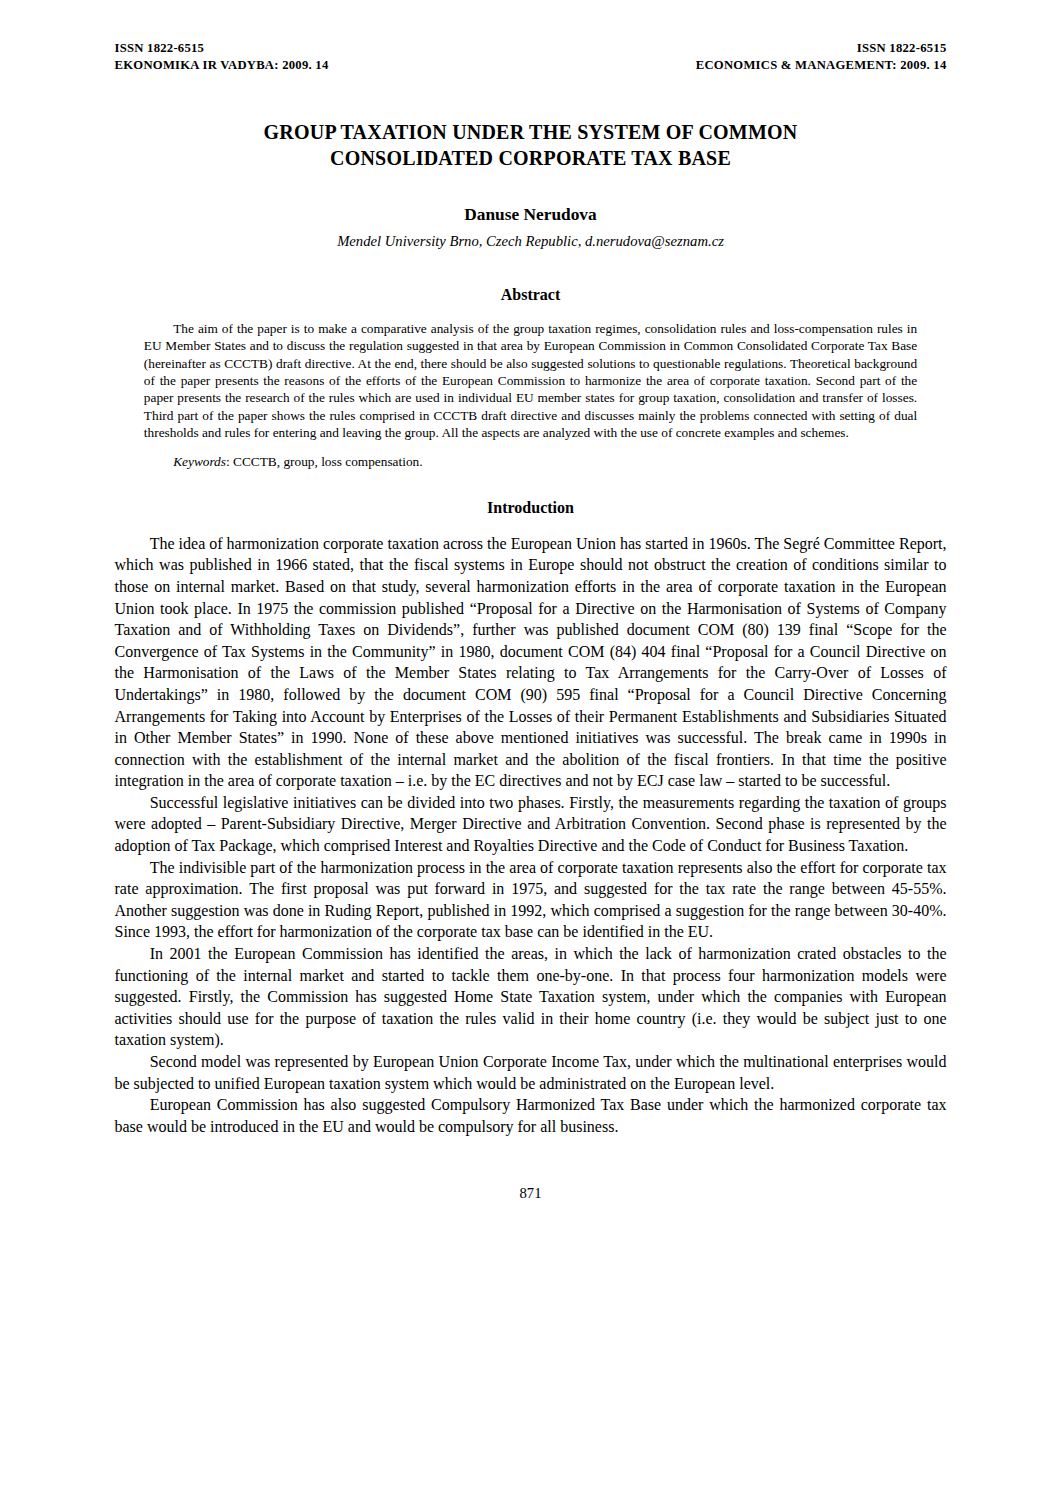ISSN 1822-6515
EKONOMIKA IR VADYBA: 2009. 14
ISSN 1822-6515
ECONOMICS & MANAGEMENT: 2009. 14
Group Taxation Under the System of Common
Consolidated Corporate Tax Base
Danuse Nerudova
Mendel University Brno, Czech Republic, d.nerudova@seznam.cz
Abstract
The aim of the paper is to make a comparative analysis of the group taxation regimes, consolidation rules and loss-compensation rules in EU Member States and to discuss the regulation suggested in that area by European Commission in Common Consolidated Corporate Tax Base (hereinafter as CCCTB) draft directive. At the end, there should be also suggested solutions to questionable regulations. Theoretical background of the paper presents the reasons of the efforts of the European Commission to harmonize the area of corporate taxation. Second part of the paper presents the research of the rules which are used in individual EU member states for group taxation, consolidation and transfer of losses. Third part of the paper shows the rules comprised in CCCTB draft directive and discusses mainly the problems connected with setting of dual thresholds and rules for entering and leaving the group. All the aspects are analyzed with the use of concrete examples and schemes.
Keywords: CCCTB, group, loss compensation.
Introduction
The idea of harmonization corporate taxation across the European Union has started in 1960s. The Segré Committee Report, which was published in 1966 stated, that the fiscal systems in Europe should not obstruct the creation of conditions similar to those on internal market. Based on that study, several harmonization efforts in the area of corporate taxation in the European Union took place. In 1975 the commission published “Proposal for a Directive on the Harmonisation of Systems of Company Taxation and of Withholding Taxes on Dividends”, further was published document COM (80) 139 final “Scope for the Convergence of Tax Systems in the Community” in 1980, document COM (84) 404 final “Proposal for a Council Directive on the Harmonisation of the Laws of the Member States relating to Tax Arrangements for the Carry-Over of Losses of Undertakings” in 1980, followed by the document COM (90) 595 final “Proposal for a Council Directive Concerning Arrangements for Taking into Account by Enterprises of the Losses of their Permanent Establishments and Subsidiaries Situated in Other Member States” in 1990. None of these above mentioned initiatives was successful. The break came in 1990s in connection with the establishment of the internal market and the abolition of the fiscal frontiers. In that time the positive integration in the area of corporate taxation – i.e. by the EC directives and not by ECJ case law – started to be successful.
Successful legislative initiatives can be divided into two phases. Firstly, the measurements regarding the taxation of groups were adopted – Parent-Subsidiary Directive, Merger Directive and Arbitration Convention. Second phase is represented by the adoption of Tax Package, which comprised Interest and Royalties Directive and the Code of Conduct for Business Taxation.
The indivisible part of the harmonization process in the area of corporate taxation represents also the effort for corporate tax rate approximation. The first proposal was put forward in 1975, and suggested for the tax rate the range between 45-55%. Another suggestion was done in Ruding Report, published in 1992, which comprised a suggestion for the range between 30-40%. Since 1993, the effort for harmonization of the corporate tax base can be identified in the EU.
In 2001 the European Commission has identified the areas, in which the lack of harmonization crated obstacles to the functioning of the internal market and started to tackle them one-by-one. In that process four harmonization models were suggested. Firstly, the Commission has suggested Home State Taxation system, under which the companies with European activities should use for the purpose of taxation the rules valid in their home country (i.e. they would be subject just to one taxation system).
Second model was represented by European Union Corporate Income Tax, under which the multinational enterprises would be subjected to unified European taxation system which would be administrated on the European level.
European Commission has also suggested Compulsory Harmonized Tax Base under which the harmonized corporate tax base would be introduced in the EU and would be compulsory for all business.
871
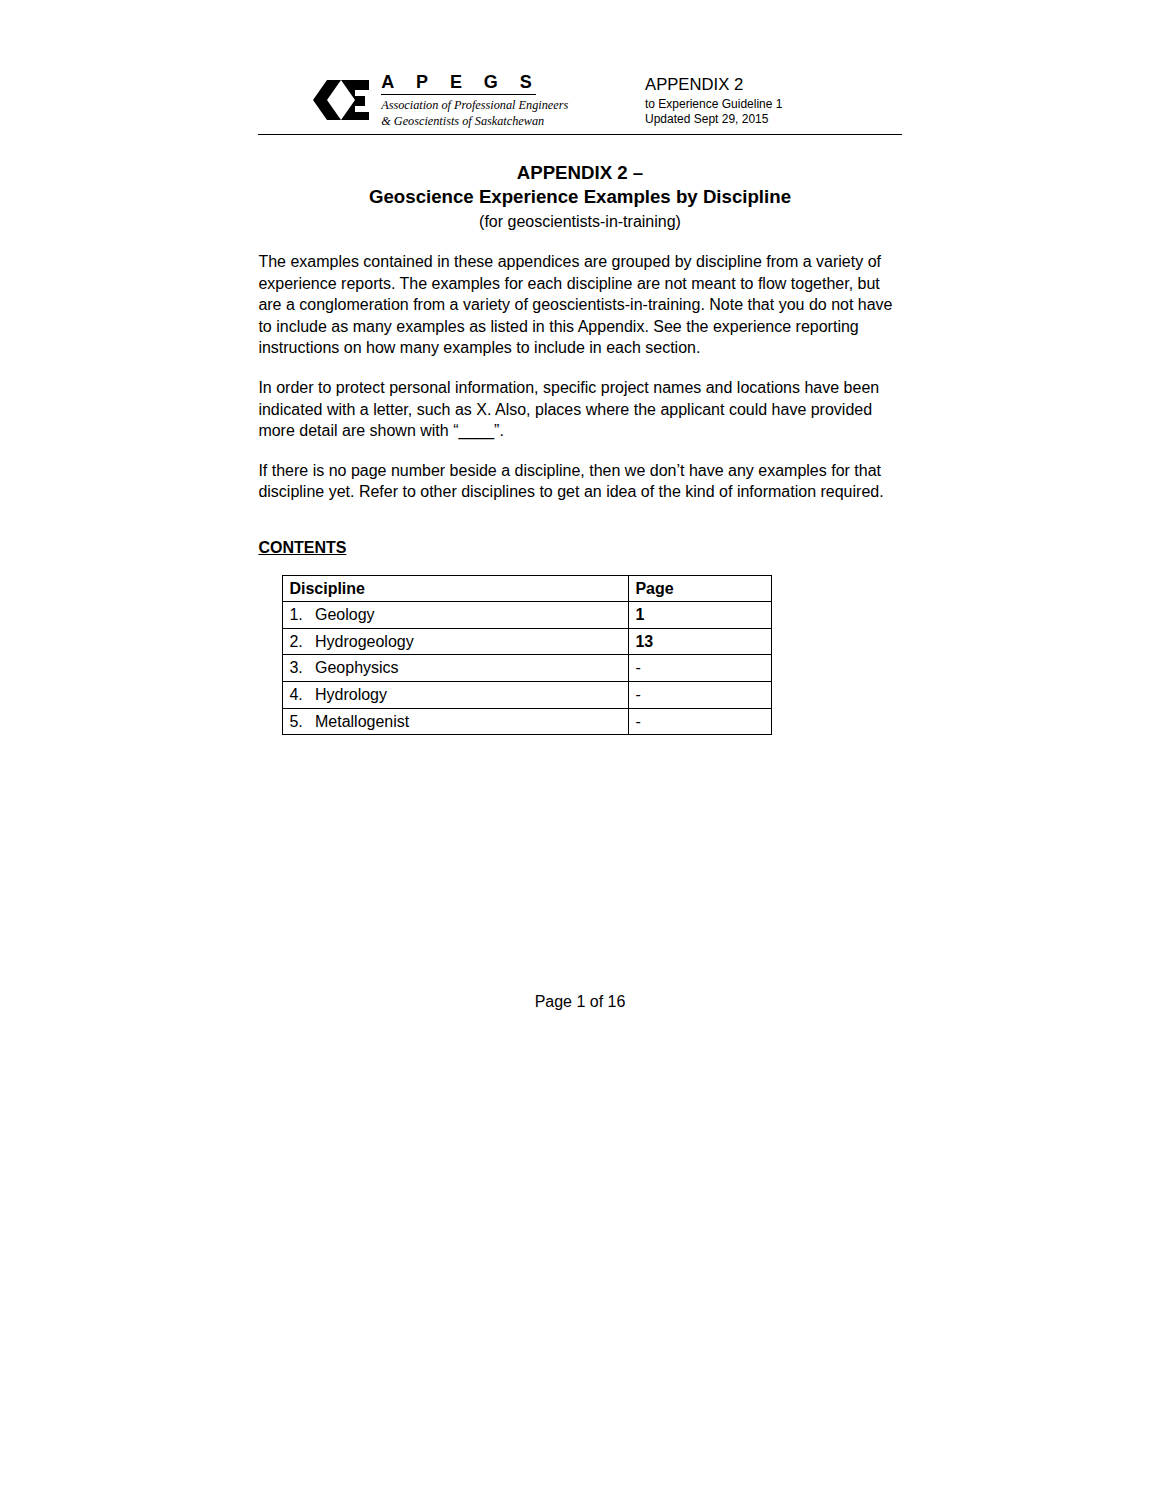A P E G S
Association of Professional Engineers
& Geoscientists of Saskatchewan
APPENDIX 2
to Experience Guideline 1
Updated Sept 29, 2015
APPENDIX 2 –
Geoscience Experience Examples by Discipline
(for geoscientists-in-training)
The examples contained in these appendices are grouped by discipline from a variety of experience reports. The examples for each discipline are not meant to flow together, but are a conglomeration from a variety of geoscientists-in-training. Note that you do not have to include as many examples as listed in this Appendix. See the experience reporting instructions on how many examples to include in each section.
In order to protect personal information, specific project names and locations have been indicated with a letter, such as X. Also, places where the applicant could have provided more detail are shown with “____”.
If there is no page number beside a discipline, then we don’t have any examples for that discipline yet. Refer to other disciplines to get an idea of the kind of information required.
CONTENTS
| Discipline | Page |
| --- | --- |
| 1. Geology | 1 |
| 2. Hydrogeology | 13 |
| 3. Geophysics | - |
| 4. Hydrology | - |
| 5. Metallogenist | - |
Page 1 of 16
=-=-=-=-=
Leaving the pictures aside, output each entry above exactly as written.

ISSN 1822-6515
EKONOMIKA IR VADYBA: 2009. 14
ISSN 1822-6515
ECONOMICS & MANAGEMENT: 2009. 14
Group Taxation Under the System of Common
Consolidated Corporate Tax Base
Danuse Nerudova
Mendel University Brno, Czech Republic, d.nerudova@seznam.cz
Abstract
The aim of the paper is to make a comparative analysis of the group taxation regimes, consolidation rules and loss-compensation rules in EU Member States and to discuss the regulation suggested in that area by European Commission in Common Consolidated Corporate Tax Base (hereinafter as CCCTB) draft directive. At the end, there should be also suggested solutions to questionable regulations. Theoretical background of the paper presents the reasons of the efforts of the European Commission to harmonize the area of corporate taxation. Second part of the paper presents the research of the rules which are used in individual EU member states for group taxation, consolidation and transfer of losses. Third part of the paper shows the rules comprised in CCCTB draft directive and discusses mainly the problems connected with setting of dual thresholds and rules for entering and leaving the group. All the aspects are analyzed with the use of concrete examples and schemes.
Keywords: CCCTB, group, loss compensation.
Introduction
The idea of harmonization corporate taxation across the European Union has started in 1960s. The Segré Committee Report, which was published in 1966 stated, that the fiscal systems in Europe should not obstruct the creation of conditions similar to those on internal market. Based on that study, several harmonization efforts in the area of corporate taxation in the European Union took place. In 1975 the commission published “Proposal for a Directive on the Harmonisation of Systems of Company Taxation and of Withholding Taxes on Dividends”, further was published document COM (80) 139 final “Scope for the Convergence of Tax Systems in the Community” in 1980, document COM (84) 404 final “Proposal for a Council Directive on the Harmonisation of the Laws of the Member States relating to Tax Arrangements for the Carry-Over of Losses of Undertakings” in 1980, followed by the document COM (90) 595 final “Proposal for a Council Directive Concerning Arrangements for Taking into Account by Enterprises of the Losses of their Permanent Establishments and Subsidiaries Situated in Other Member States” in 1990. None of these above mentioned initiatives was successful. The break came in 1990s in connection with the establishment of the internal market and the abolition of the fiscal frontiers. In that time the positive integration in the area of corporate taxation – i.e. by the EC directives and not by ECJ case law – started to be successful.
Successful legislative initiatives can be divided into two phases. Firstly, the measurements regarding the taxation of groups were adopted – Parent-Subsidiary Directive, Merger Directive and Arbitration Convention. Second phase is represented by the adoption of Tax Package, which comprised Interest and Royalties Directive and the Code of Conduct for Business Taxation.
The indivisible part of the harmonization process in the area of corporate taxation represents also the effort for corporate tax rate approximation. The first proposal was put forward in 1975, and suggested for the tax rate the range between 45-55%. Another suggestion was done in Ruding Report, published in 1992, which comprised a suggestion for the range between 30-40%. Since 1993, the effort for harmonization of the corporate tax base can be identified in the EU.
In 2001 the European Commission has identified the areas, in which the lack of harmonization crated obstacles to the functioning of the internal market and started to tackle them one-by-one. In that process four harmonization models were suggested. Firstly, the Commission has suggested Home State Taxation system, under which the companies with European activities should use for the purpose of taxation the rules valid in their home country (i.e. they would be subject just to one taxation system).
Second model was represented by European Union Corporate Income Tax, under which the multinational enterprises would be subjected to unified European taxation system which would be administrated on the European level.
European Commission has also suggested Compulsory Harmonized Tax Base under which the harmonized corporate tax base would be introduced in the EU and would be compulsory for all business.
871
A P E G S
Association of Professional Engineers
& Geoscientists of Saskatchewan
APPENDIX 2
to Experience Guideline 1
Updated Sept 29, 2015
APPENDIX 2 –
Geoscience Experience Examples by Discipline
(for geoscientists-in-training)
The examples contained in these appendices are grouped by discipline from a variety of experience reports. The examples for each discipline are not meant to flow together, but are a conglomeration from a variety of geoscientists-in-training. Note that you do not have to include as many examples as listed in this Appendix. See the experience reporting instructions on how many examples to include in each section.
In order to protect personal information, specific project names and locations have been indicated with a letter, such as X. Also, places where the applicant could have provided more detail are shown with “____”.
If there is no page number beside a discipline, then we don’t have any examples for that discipline yet. Refer to other disciplines to get an idea of the kind of information required.
CONTENTS
| Discipline | Page |
| --- | --- |
| 1. Geology | 1 |
| 2. Hydrogeology | 13 |
| 3. Geophysics | - |
| 4. Hydrology | - |
| 5. Metallogenist | - |
Page 1 of 16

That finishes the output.